START Available records

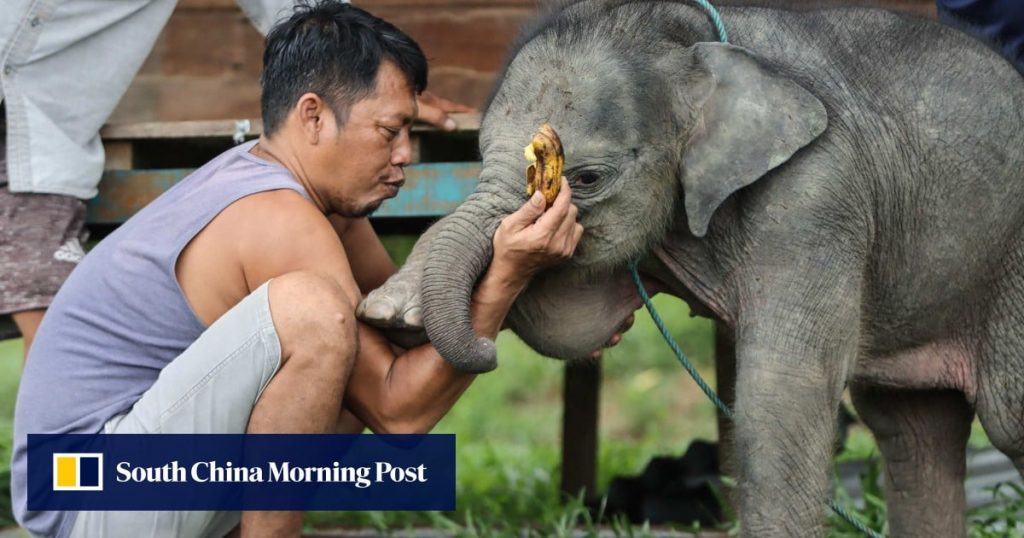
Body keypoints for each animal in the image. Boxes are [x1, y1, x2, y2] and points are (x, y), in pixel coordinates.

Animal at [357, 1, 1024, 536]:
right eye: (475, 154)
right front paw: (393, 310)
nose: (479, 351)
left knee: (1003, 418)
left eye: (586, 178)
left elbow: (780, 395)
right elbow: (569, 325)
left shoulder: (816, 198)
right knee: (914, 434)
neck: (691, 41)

END Available records
START Available records

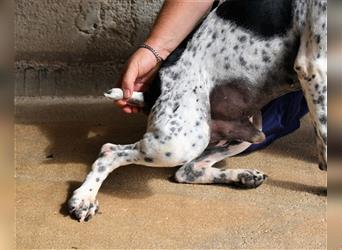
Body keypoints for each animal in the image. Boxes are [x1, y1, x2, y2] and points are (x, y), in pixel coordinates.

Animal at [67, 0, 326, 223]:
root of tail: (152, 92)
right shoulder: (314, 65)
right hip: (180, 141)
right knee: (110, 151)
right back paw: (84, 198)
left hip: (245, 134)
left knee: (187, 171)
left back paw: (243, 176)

END Available records

Work instructions → Take exactly the lines from the one containing "right knee: (110, 151)" through the one containing "left back paw: (243, 176)" in the data above, and output them with nothing added.

Task result →
right knee: (110, 151)
right back paw: (84, 198)
left hip: (245, 134)
left knee: (187, 171)
left back paw: (243, 176)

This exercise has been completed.